[Revision tracking records]
________

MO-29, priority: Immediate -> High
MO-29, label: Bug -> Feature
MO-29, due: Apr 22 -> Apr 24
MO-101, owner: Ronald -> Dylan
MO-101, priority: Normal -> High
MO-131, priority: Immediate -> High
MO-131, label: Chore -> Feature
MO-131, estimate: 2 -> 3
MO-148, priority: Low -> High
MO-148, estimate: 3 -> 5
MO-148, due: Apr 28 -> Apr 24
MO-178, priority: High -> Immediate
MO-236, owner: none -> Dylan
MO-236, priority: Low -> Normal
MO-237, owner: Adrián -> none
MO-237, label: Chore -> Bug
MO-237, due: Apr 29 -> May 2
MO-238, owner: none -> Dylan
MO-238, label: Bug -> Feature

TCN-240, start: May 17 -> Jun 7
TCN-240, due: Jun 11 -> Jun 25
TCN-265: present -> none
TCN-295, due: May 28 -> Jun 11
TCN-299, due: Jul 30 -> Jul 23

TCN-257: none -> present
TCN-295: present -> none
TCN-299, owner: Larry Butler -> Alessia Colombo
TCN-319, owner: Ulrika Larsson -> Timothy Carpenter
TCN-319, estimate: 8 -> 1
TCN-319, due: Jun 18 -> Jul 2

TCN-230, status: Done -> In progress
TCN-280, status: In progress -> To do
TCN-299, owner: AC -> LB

________

_Written task:_ Filter the data above, keeping only lines that include the string "Chore".

_Result of the exercise:_
MO-131, label: Chore -> Feature
MO-237, label: Chore -> Bug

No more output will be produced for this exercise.